◆ **What to work on**
Copy each line of the records below that mentions the word "depth".

◆ **Input**
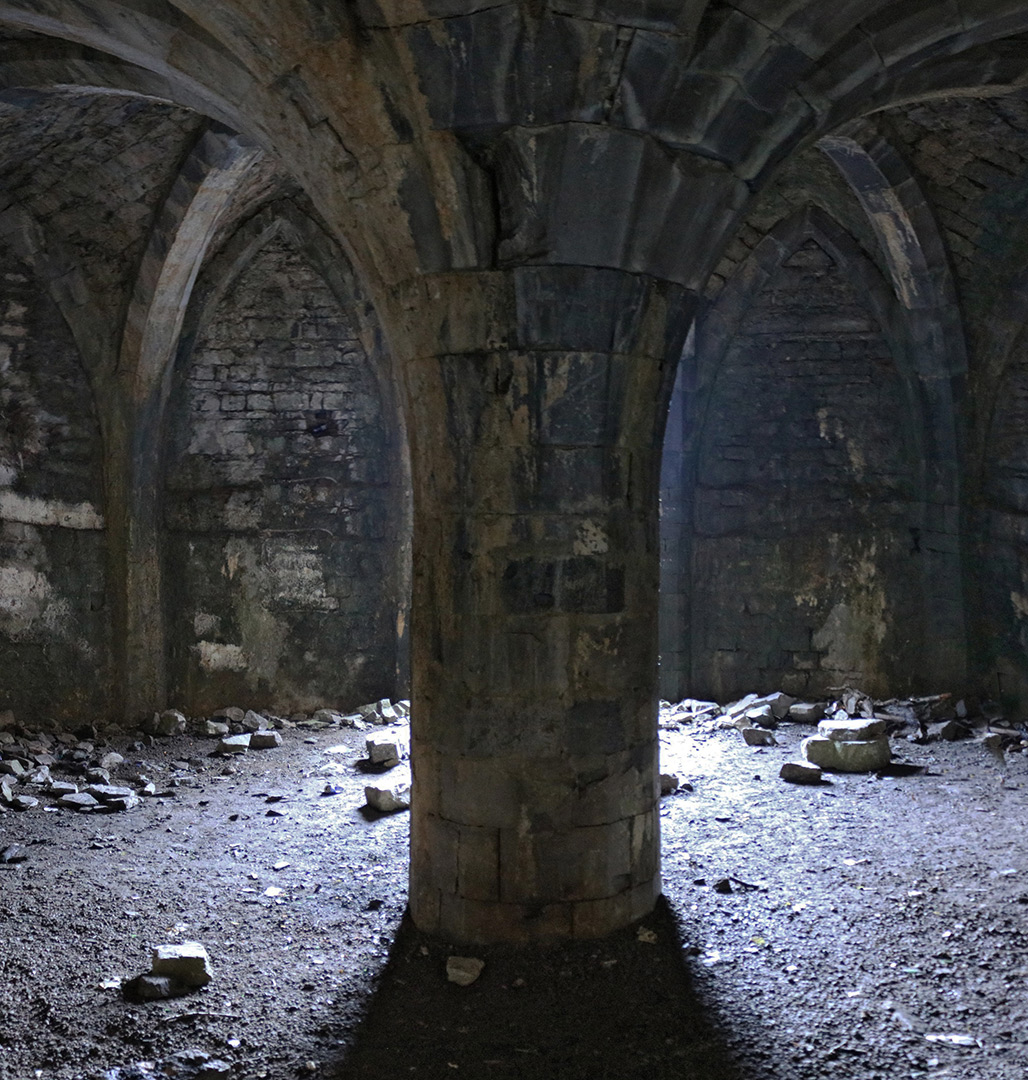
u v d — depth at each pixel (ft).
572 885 14.29
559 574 14.08
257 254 29.19
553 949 14.11
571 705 14.23
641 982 13.28
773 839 18.74
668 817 20.16
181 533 29.50
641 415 14.52
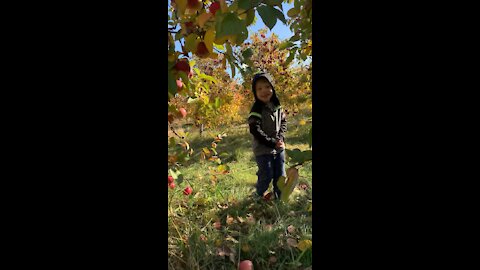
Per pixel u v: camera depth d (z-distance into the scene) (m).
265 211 2.82
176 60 1.25
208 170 4.44
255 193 3.26
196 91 1.90
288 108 7.05
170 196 2.74
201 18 1.10
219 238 2.09
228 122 10.26
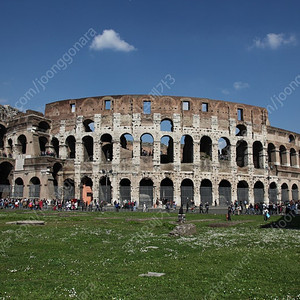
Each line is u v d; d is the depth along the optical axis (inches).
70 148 3528.5
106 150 3540.8
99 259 812.6
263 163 3540.8
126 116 3253.0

◆ **Expected answer**
u v d — depth at each pixel (ft).
Per pixel u v: camera depth d (z-distance into the scene) (m).
Each line is u v d; d is the depth along the optical axis (inches).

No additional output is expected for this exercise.